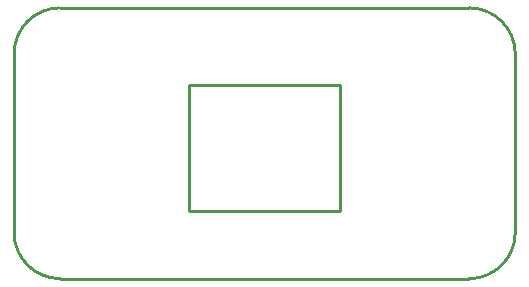
<source format=gko>
G04*
G04 #@! TF.GenerationSoftware,Altium Limited,Altium Designer,19.1.5 (86)*
G04*
G04 Layer_Color=16711935*
%FSAX24Y24*%
%MOIN*%
G70*
G01*
G75*
%ADD11C,0.0100*%
D11*
X026705Y017492D02*
G03*
X025169Y019028I-001535J000000D01*
G01*
Y010000D02*
G03*
X026705Y011535I000000J001535D01*
G01*
X010000D02*
G03*
X011535Y010000I001535J000000D01*
G01*
Y019028D02*
G03*
X010000Y017492I000000J-001535D01*
G01*
X015835Y012248D02*
X020874D01*
X011535Y019028D02*
X025169D01*
X026705Y011535D02*
Y017492D01*
X011535Y010000D02*
X025169D01*
X010000Y011535D02*
Y017492D01*
X020874Y012248D02*
Y016468D01*
X015835D02*
X020874D01*
X015835Y012248D02*
Y016468D01*
M02*

</source>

Activity.
Would you please print the entries once more, word for word, minus the pictures?

Solution for this problem.
<source format=gko>
G04*
G04 #@! TF.GenerationSoftware,Altium Limited,Altium Designer,19.1.5 (86)*
G04*
G04 Layer_Color=16711935*
%FSAX24Y24*%
%MOIN*%
G70*
G01*
G75*
%ADD11C,0.0100*%
D11*
X026705Y017492D02*
G03*
X025169Y019028I-001535J000000D01*
G01*
Y010000D02*
G03*
X026705Y011535I000000J001535D01*
G01*
X010000D02*
G03*
X011535Y010000I001535J000000D01*
G01*
Y019028D02*
G03*
X010000Y017492I000000J-001535D01*
G01*
X015835Y012248D02*
X020874D01*
X011535Y019028D02*
X025169D01*
X026705Y011535D02*
Y017492D01*
X011535Y010000D02*
X025169D01*
X010000Y011535D02*
Y017492D01*
X020874Y012248D02*
Y016468D01*
X015835D02*
X020874D01*
X015835Y012248D02*
Y016468D01*
M02*

</source>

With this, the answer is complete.